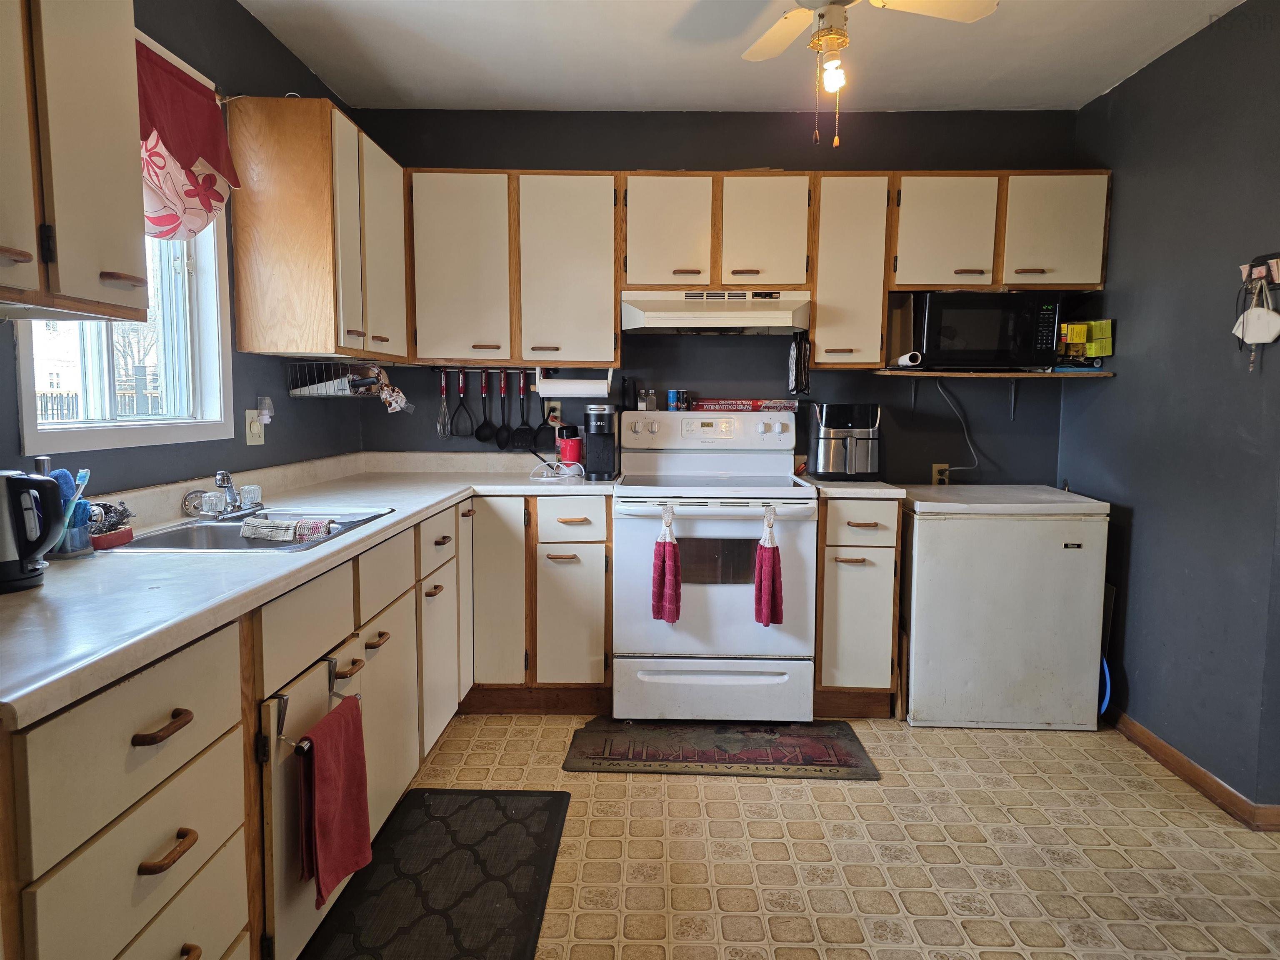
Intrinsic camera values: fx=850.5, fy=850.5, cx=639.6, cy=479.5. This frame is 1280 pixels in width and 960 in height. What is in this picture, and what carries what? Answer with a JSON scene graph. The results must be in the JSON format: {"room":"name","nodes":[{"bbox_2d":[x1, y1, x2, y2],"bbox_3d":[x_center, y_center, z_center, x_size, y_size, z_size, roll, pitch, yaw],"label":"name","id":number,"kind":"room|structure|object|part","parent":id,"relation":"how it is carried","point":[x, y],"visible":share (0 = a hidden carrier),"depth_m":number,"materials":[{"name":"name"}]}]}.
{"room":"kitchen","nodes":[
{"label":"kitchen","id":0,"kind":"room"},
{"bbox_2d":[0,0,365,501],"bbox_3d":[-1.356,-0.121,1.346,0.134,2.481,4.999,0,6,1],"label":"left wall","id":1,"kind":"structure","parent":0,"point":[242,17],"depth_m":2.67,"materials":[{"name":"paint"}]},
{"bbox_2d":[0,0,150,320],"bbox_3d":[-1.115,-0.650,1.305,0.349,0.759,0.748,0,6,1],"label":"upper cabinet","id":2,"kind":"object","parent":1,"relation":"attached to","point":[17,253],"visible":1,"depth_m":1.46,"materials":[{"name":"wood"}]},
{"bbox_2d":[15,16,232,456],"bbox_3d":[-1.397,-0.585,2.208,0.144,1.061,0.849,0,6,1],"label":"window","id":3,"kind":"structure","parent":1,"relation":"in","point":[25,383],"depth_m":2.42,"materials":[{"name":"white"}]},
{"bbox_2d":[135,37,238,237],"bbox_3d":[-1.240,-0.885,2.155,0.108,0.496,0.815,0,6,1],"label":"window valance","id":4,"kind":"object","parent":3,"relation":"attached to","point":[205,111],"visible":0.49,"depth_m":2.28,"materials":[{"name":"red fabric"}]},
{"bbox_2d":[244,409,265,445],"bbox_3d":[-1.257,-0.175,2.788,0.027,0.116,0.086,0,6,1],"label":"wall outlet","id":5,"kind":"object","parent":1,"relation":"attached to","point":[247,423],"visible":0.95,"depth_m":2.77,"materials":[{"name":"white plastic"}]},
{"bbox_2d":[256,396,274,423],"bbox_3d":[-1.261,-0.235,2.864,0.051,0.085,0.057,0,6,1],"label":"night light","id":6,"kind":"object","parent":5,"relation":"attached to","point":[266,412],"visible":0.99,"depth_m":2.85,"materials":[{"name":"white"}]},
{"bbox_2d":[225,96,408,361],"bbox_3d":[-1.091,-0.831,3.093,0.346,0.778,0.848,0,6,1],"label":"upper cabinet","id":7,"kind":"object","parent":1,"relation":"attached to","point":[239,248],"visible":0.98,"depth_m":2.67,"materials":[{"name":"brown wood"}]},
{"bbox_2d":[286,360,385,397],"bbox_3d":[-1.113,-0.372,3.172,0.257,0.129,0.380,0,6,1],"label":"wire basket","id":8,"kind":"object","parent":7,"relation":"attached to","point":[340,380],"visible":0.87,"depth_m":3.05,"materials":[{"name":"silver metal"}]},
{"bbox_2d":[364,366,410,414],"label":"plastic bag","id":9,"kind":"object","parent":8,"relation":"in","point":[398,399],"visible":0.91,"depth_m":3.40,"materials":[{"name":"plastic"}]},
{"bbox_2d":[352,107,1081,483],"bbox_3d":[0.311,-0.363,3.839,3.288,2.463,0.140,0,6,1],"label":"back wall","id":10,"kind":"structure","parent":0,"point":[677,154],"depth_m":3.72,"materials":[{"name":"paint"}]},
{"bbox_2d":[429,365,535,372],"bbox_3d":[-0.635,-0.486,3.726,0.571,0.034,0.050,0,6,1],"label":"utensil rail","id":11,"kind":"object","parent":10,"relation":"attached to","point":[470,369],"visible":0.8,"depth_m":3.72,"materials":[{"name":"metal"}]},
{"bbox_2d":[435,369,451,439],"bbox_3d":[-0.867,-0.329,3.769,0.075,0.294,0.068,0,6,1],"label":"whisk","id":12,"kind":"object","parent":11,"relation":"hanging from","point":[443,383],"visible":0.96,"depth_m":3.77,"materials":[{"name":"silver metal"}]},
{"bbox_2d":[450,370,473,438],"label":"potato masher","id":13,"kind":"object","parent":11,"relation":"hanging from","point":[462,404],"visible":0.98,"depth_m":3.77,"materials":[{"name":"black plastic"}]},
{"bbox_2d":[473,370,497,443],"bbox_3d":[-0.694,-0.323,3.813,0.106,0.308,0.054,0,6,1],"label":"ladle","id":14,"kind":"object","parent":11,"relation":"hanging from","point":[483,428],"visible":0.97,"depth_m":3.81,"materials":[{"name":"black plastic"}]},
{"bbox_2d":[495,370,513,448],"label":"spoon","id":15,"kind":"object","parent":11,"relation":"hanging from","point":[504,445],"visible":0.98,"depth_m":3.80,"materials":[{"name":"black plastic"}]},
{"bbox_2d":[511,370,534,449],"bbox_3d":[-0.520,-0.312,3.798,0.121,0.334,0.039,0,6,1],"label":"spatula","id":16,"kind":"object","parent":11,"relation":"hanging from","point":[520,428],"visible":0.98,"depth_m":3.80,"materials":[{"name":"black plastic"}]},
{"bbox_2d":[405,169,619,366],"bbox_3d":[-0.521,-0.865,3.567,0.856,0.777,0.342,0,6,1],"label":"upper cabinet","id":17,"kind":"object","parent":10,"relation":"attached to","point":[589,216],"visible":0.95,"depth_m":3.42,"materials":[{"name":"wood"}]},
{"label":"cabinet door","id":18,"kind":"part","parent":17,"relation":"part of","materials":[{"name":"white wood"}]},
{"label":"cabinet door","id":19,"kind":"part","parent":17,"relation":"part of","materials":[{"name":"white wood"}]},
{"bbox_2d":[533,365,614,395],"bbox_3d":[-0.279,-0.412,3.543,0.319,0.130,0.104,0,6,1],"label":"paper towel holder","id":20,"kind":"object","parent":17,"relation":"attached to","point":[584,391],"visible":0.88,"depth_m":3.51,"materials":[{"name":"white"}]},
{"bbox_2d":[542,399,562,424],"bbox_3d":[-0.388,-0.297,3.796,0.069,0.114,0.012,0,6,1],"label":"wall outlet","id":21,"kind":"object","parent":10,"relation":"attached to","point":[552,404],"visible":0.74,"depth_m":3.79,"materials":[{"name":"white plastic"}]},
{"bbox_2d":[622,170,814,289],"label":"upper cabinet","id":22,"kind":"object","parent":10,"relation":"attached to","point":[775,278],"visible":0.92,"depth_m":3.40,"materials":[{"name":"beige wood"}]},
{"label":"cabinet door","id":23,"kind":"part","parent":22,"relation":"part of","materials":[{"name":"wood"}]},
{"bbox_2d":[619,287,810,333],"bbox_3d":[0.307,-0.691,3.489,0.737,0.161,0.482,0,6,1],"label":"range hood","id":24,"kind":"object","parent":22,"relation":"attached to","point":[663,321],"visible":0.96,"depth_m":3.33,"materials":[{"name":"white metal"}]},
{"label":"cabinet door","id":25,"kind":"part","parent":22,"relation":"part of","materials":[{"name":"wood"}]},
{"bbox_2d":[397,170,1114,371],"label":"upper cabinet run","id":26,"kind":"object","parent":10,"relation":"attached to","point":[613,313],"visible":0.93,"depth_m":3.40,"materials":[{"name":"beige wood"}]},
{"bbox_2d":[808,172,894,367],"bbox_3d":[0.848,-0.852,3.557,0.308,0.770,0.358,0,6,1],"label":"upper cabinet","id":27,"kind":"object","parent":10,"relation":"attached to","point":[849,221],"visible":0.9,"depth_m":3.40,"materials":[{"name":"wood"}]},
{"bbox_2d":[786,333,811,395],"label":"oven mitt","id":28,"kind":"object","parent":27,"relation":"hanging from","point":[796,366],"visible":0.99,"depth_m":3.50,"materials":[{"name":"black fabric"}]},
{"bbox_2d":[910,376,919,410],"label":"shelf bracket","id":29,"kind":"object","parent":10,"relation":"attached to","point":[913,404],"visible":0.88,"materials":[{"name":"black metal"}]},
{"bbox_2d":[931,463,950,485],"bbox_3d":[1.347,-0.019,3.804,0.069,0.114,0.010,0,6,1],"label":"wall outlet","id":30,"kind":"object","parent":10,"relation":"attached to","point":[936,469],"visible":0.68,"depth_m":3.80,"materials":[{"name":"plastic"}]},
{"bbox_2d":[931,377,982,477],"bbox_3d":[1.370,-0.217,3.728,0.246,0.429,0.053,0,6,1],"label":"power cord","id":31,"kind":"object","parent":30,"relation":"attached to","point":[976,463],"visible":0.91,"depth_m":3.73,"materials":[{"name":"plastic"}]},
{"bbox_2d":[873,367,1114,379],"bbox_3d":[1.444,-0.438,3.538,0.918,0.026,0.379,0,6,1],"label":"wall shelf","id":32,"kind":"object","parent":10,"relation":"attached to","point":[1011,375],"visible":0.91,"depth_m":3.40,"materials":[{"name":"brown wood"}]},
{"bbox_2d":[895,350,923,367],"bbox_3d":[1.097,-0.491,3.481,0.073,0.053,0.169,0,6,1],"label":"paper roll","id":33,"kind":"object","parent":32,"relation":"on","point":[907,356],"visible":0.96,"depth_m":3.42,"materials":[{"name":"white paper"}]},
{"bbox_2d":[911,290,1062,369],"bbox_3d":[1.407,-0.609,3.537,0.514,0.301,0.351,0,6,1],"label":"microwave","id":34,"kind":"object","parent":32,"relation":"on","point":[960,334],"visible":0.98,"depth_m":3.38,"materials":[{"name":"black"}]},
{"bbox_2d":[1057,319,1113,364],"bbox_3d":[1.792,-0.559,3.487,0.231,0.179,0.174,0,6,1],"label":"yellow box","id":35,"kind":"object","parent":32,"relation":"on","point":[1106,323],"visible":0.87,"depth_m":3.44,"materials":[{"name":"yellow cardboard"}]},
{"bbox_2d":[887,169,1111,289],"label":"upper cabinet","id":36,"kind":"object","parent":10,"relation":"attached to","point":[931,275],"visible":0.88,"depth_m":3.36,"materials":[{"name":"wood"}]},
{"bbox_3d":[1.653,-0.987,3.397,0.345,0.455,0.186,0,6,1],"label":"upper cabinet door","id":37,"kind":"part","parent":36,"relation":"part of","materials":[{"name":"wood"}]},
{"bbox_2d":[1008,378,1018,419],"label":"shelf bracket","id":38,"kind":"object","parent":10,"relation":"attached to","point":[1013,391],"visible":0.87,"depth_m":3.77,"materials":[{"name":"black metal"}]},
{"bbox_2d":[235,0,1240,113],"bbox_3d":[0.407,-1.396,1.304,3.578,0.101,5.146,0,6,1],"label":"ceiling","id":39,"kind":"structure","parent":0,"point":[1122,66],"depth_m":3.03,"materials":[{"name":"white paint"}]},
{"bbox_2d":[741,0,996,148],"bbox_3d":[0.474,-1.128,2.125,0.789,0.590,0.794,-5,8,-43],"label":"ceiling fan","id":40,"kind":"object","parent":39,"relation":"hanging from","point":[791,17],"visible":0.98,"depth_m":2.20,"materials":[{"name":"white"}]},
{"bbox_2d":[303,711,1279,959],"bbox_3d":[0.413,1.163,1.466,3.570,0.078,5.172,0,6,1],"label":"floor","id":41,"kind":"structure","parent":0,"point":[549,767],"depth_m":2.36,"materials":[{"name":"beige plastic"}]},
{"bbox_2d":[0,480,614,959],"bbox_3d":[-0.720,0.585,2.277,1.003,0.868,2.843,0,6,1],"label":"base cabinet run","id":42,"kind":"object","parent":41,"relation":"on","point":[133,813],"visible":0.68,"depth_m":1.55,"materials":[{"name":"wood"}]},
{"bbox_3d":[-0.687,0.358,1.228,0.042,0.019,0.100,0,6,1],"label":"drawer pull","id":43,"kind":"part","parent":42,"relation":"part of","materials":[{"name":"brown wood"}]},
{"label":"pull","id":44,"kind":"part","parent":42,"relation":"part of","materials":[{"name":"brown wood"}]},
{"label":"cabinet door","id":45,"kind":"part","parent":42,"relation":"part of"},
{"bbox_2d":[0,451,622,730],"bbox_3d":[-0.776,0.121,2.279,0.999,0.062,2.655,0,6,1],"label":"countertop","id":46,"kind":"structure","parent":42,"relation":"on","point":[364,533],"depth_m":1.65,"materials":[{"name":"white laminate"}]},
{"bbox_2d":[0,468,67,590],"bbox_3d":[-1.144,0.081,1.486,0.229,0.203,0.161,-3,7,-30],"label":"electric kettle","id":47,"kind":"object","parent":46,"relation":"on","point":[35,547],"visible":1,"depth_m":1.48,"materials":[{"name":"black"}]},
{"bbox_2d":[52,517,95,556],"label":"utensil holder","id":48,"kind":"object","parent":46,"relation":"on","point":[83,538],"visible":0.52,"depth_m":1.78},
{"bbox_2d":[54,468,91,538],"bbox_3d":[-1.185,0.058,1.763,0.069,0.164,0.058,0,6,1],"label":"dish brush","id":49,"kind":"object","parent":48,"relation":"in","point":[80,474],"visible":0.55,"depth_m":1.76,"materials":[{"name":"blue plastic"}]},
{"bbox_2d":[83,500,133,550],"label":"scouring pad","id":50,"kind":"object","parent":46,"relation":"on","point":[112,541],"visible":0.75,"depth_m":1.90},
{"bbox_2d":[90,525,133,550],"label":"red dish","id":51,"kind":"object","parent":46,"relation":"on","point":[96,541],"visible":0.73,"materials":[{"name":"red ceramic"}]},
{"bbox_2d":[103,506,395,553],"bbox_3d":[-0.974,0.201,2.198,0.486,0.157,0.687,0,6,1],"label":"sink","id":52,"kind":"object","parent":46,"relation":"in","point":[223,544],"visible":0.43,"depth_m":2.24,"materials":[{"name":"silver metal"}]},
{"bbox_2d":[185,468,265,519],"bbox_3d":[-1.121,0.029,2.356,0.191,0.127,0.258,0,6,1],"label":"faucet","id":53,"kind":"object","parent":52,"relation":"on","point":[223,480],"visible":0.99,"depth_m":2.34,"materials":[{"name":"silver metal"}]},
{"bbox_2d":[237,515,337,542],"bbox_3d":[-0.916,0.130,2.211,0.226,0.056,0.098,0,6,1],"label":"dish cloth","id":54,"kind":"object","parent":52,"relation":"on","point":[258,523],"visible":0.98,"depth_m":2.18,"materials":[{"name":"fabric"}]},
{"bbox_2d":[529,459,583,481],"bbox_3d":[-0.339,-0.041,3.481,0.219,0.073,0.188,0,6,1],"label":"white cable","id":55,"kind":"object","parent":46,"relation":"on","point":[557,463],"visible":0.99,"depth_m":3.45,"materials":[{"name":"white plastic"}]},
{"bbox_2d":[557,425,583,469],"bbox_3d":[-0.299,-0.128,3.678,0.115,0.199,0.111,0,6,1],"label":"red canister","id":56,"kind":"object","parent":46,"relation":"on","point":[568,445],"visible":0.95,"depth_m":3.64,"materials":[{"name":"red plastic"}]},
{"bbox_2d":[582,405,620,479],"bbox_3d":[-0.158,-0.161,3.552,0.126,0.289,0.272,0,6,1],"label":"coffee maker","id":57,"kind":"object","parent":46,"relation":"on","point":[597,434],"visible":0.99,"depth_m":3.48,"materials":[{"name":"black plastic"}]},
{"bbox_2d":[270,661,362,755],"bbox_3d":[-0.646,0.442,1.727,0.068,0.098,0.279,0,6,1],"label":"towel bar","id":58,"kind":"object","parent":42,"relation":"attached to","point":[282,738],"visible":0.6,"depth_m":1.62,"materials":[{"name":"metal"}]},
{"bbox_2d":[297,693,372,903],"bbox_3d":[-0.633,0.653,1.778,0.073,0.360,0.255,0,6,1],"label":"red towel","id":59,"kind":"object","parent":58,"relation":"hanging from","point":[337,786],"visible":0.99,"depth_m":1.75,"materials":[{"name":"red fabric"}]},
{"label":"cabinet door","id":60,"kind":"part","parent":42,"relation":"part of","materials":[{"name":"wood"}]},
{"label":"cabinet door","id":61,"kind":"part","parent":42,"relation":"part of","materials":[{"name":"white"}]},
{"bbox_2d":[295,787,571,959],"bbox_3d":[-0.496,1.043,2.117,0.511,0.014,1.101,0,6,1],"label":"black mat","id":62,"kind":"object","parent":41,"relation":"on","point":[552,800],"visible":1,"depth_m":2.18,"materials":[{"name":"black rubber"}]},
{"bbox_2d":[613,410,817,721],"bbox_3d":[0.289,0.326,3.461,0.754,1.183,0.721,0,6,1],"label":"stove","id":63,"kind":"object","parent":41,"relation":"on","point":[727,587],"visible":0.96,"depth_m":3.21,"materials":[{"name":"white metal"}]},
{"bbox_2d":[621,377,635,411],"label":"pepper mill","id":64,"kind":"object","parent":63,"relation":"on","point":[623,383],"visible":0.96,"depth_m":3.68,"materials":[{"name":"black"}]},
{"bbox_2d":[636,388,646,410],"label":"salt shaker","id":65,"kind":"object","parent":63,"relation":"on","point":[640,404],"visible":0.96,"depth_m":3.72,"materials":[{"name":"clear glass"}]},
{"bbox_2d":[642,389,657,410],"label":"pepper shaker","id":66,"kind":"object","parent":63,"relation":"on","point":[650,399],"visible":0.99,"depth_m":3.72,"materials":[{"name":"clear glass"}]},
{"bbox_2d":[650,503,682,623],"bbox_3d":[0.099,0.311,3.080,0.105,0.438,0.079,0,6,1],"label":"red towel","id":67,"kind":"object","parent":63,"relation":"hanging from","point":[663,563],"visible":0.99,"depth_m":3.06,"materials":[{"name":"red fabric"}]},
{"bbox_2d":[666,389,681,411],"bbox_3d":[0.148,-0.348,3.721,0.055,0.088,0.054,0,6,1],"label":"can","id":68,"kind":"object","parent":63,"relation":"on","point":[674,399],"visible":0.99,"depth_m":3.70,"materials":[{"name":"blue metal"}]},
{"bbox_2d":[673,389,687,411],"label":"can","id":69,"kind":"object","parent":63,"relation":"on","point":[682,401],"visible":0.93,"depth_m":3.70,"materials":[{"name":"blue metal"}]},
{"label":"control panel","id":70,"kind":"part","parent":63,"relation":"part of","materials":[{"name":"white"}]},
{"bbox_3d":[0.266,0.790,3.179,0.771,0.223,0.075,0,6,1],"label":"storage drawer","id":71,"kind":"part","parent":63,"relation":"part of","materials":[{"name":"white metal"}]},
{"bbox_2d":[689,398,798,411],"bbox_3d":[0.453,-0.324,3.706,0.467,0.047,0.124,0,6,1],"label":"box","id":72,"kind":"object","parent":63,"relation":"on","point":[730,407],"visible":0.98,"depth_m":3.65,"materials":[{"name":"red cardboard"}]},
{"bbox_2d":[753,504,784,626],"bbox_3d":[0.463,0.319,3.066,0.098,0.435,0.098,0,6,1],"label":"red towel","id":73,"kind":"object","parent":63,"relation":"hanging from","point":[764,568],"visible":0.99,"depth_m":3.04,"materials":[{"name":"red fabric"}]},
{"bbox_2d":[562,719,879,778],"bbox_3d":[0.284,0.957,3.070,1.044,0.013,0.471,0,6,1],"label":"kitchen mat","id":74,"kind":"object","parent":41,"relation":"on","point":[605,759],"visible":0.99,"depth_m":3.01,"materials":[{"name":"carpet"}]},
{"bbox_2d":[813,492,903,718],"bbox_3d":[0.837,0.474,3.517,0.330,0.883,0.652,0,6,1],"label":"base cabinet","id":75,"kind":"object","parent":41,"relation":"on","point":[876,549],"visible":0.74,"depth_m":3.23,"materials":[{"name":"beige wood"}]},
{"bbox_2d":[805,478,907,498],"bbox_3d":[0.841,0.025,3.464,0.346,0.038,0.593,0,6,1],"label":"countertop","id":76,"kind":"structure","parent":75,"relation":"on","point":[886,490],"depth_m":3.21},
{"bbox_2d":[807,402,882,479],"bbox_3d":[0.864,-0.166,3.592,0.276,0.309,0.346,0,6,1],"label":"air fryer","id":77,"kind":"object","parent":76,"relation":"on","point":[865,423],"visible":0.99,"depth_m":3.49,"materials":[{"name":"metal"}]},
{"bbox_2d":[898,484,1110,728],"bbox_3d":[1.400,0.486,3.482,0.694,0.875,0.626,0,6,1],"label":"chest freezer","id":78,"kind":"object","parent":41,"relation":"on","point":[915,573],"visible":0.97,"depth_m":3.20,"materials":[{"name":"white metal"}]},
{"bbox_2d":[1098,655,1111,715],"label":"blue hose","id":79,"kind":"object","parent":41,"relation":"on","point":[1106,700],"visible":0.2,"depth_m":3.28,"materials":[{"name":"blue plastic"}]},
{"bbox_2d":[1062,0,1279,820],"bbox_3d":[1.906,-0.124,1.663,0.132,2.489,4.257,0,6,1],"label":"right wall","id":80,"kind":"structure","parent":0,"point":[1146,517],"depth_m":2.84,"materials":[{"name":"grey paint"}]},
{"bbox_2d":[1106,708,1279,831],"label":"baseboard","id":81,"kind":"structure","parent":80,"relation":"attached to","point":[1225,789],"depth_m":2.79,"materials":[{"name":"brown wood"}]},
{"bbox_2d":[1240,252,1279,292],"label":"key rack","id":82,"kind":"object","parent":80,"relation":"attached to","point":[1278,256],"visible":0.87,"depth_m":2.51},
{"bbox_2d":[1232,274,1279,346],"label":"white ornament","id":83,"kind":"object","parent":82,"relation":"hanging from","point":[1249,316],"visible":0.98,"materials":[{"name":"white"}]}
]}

----------------------------------------

EXERCISE REQUIREMENTS
Where does the word "beige" appear in the listing? List each line that holds it.

RESPONSE AREA
{"bbox_2d":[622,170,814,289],"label":"upper cabinet","id":22,"kind":"object","parent":10,"relation":"attached to","point":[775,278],"visible":0.92,"depth_m":3.40,"materials":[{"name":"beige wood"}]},
{"bbox_2d":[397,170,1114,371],"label":"upper cabinet run","id":26,"kind":"object","parent":10,"relation":"attached to","point":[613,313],"visible":0.93,"depth_m":3.40,"materials":[{"name":"beige wood"}]},
{"bbox_2d":[303,711,1279,959],"bbox_3d":[0.413,1.163,1.466,3.570,0.078,5.172,0,6,1],"label":"floor","id":41,"kind":"structure","parent":0,"point":[549,767],"depth_m":2.36,"materials":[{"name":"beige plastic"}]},
{"bbox_2d":[813,492,903,718],"bbox_3d":[0.837,0.474,3.517,0.330,0.883,0.652,0,6,1],"label":"base cabinet","id":75,"kind":"object","parent":41,"relation":"on","point":[876,549],"visible":0.74,"depth_m":3.23,"materials":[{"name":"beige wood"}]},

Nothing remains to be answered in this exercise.